HuntingNet.com Forums - View Single Post - Game processing
View Single Post
Old 11-09-2004 | 09:45 PM
  #3  
ELKampMaster
 
Joined: Feb 2003
Posts: 1,964
Likes: 0
From: Rocky Mountains, Colorado
Default RE: Game processing

I start worrying about temperature on two counts:

(1) Is it warm enough for the blow flies? Blow fly eggs can gestate from eggs to maggots (larvae) in 24 hours in continued warm/moist conditions. You have to get it cooled at some point (soon, perhaps night air) to cause the fly eggs to go dormant and and stop the "development clock". Fortunately the same warm weather that allows the flies to be abundant also cause the meat to "rind up" which acts as a natural barrier to maggots.

(2) Daytime high temperatures over 75 degrees (pretty easy in early seasons) which even after a cool night can lead to "green meat". Even in small patches this stuff is problematic. Once you smell it, it becomes difficult to discern the good meat from the bad.

So skin the quarters, bag them, get them into the shade (conifers are my favorite --- on a north slope even better but that depends on where you bagged your critter), when you hang them don't let them touch each other. Get them to camp ASAP, horses shine on this latter one, we hauled out 6 elk in one day from 4 to 5 miles back in.

If the weather was warmish and I was NOT butchering in camp, then I would be making the trip to town to the local processor and have him butcher it. Since we go for "gourmet elk" I wouldn't haul quarters long distance on the way home unless I could keep them cold and away from the windstream.

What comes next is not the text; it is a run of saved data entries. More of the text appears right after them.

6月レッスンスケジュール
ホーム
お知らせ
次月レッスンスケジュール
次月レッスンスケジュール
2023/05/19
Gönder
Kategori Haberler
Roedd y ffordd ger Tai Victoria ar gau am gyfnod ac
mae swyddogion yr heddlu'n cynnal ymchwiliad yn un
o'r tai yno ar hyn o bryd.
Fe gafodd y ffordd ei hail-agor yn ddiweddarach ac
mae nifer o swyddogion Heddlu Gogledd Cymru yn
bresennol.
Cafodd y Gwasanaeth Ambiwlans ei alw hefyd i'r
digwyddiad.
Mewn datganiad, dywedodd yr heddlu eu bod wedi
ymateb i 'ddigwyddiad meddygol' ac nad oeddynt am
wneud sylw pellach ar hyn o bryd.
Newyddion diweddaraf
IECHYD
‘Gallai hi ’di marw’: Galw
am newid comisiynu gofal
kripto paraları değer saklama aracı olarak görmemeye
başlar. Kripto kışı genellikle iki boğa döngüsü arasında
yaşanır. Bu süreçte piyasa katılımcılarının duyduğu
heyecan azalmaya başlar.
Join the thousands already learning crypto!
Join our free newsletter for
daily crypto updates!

BTW, you can process in camp without freezers, just use coolers and dry ice. It will take 1 pound of dry ice to sharp freeze 2 pounds of packaged elk in warm weather. Note if overnight temperatures drop to 10 to 15 degrees it will sharp freeze over night just by "setting it out". At 19 to 22 degrees you are screwed, it is not enough, even though it is sub-freezing it will "slush" but not sharp freeze. If you have an empty pickup bed, then lay the packages (not touching) in the pickup bed and the steel will help transfer the cold of the night air to the meat.